Since the PDF uses a square root in a couple of places, it should be pointed out too that any square root you get from any calculator is also an approximation arrived at via a numerical method:

So you can likewise craft your CDF program to use one of these methods to calculate a square root to whatever accuracy you want for use in the PDF function.

Thanks for your answer, @Machine_Elf, but it doesn’t help me. I think that everything in your post is stuff I already know (though it may be helpful for others). It’s just that, as far as I can tell, the method you describe gives the value that I already thought it should be and not the value that @kenobi_65’s link and the statement “only 0.00034% of all samples will fall outside ±6σ” seem to say it should be.

When we tried to implement it at my old employer, another colleague referred to it as “Six Sigmoid.”

That’s how most of us felt about it, too.

Doesn’t it matter in these reliability analyses what the failure rate or hazard function actually looks like (bathtub curve or whatever)?

Looking back at the other thread, I think what happened is that your link to the Wiki page didn’t pop out for me so I didn’t click on it and hence was just baffled by what you meant. Looking at it now, I see your concern. When I was googling for the six sigma percentage that didn’t come up; all I saw was the 0.00034% figure.

It’s a great joke on all of us if Motorola (and later GE) fudged the numbers to use the alliterative six sigma as an alliterative and unforgettable promotional tool rather than the correct but nerdy 4.5 sigma or whatever. I was just posting in another thread about the way common language often confounds scientific precision; this is a nifty example.

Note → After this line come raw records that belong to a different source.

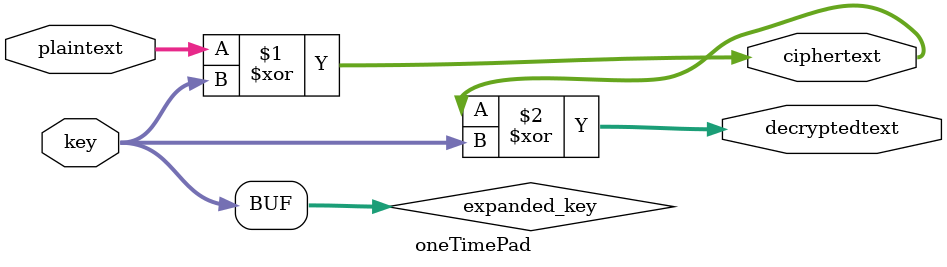
<source format=v>
module oneTimePad #(
  parameter N = 8, // Tamanho padrão da chave
  parameter M = 8  // Tamanho padrão do texto
)(
  input wire [M-1:0] plaintext,
  input wire [N-1:0] key,
  output wire [M-1:0] ciphertext,
  output wire [M-1:0] decryptedtext
);

  // Replicar a chave para que ela tenha o mesmo tamanho que o texto
  wire [M-1:0] expanded_key;
  genvar i;
  generate
    for (i = 0; i < M; i=i+1) begin : key_replication
      assign expanded_key[i] = key[i % N]; // Repetir a chave conforme necessário
    end
  endgenerate

  // XOR operation for encryption
  assign ciphertext = plaintext ^ expanded_key;
  
  // XOR operation for decryption
  assign decryptedtext = ciphertext ^ expanded_key;

endmodule

</source>
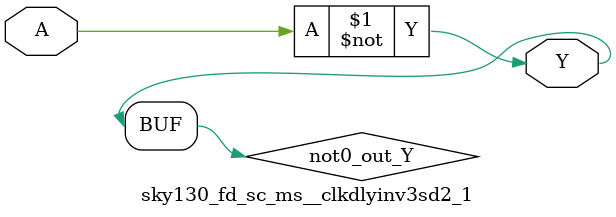
<source format=v>
/*
 * Copyright 2020 The SkyWater PDK Authors
 *
 * Licensed under the Apache License, Version 2.0 (the "License");
 * you may not use this file except in compliance with the License.
 * You may obtain a copy of the License at
 *
 *     https://www.apache.org/licenses/LICENSE-2.0
 *
 * Unless required by applicable law or agreed to in writing, software
 * distributed under the License is distributed on an "AS IS" BASIS,
 * WITHOUT WARRANTIES OR CONDITIONS OF ANY KIND, either express or implied.
 * See the License for the specific language governing permissions and
 * limitations under the License.
 *
 * SPDX-License-Identifier: Apache-2.0
*/


`ifndef SKY130_FD_SC_MS__CLKDLYINV3SD2_1_FUNCTIONAL_V
`define SKY130_FD_SC_MS__CLKDLYINV3SD2_1_FUNCTIONAL_V

/**
 * clkdlyinv3sd2: Clock Delay Inverter 3-stage 0.25um length inner
 *                stage gate.
 *
 * Verilog simulation functional model.
 */

`timescale 1ns / 1ps
`default_nettype none

`celldefine
module sky130_fd_sc_ms__clkdlyinv3sd2_1 (
    Y,
    A
);

    // Module ports
    output Y;
    input  A;

    // Local signals
    wire not0_out_Y;

    //  Name  Output      Other arguments
    not not0 (not0_out_Y, A              );
    buf buf0 (Y         , not0_out_Y     );

endmodule
`endcelldefine

`default_nettype wire
`endif  // SKY130_FD_SC_MS__CLKDLYINV3SD2_1_FUNCTIONAL_V

</source>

A friend of mine told me that he and Bill Smith (the originator of Six Sigma at Motorola) were friends, and one night he and Smith got drunk together, and Smith broke down and told him the whole thing just kind of got away from him. As I recall, he said something like “why would anybody do this? It’s just fucking stupid!”

This is now fourth-hand information, and my friend probably told me this a good 20 years ago, so…

Which isn’t really a surprise.

Sadly there is a constant demand for magic bullets to make difficult problems go away. Six Sigma is just one of many. They save having to think. And even better, they include metrics that managers can use to get promoted or better pay.
Of course this demand also open opportunities for other companies to offer training and consulting in the magic process. At eye watering prices. But all very attractive to mangers, as they outsource the effort needed to get their company on the magical path and passing all the metrics that clearly show how fabulous a job he is doing.

How utterly bizarre. As best I can tell, not only did they introduce a 1.5 sigma shift, but they “forgot” to make it a two-sided integral. Doing the math via Wolfram Alpha:

For 6 sigma, it produces 1.97*10^-9, as expected (note that I folded the 2x into the formula).

Doing the same for 4.5 sigma:

That gives 6.79*10^-6, which is double the 3.4 ppm from the Six Sigma page. It’s like they forgot that a normal distribution has two sides.

So THAT’S it. I started multiple replies today as I tried to figure this out, good job.

I stared at it a bit before realizing what was going on, thinking maybe the 1.5 sigma shift was an approximation or something. But given that it’s exactly half the right amount, I’m pretty sure they just screwed up the integral.

How fitting that a program that might as well be a cult would be built on an error.

Wow, SixSigma’s numbers are BS that have no actual connection to reality? Color me shocked!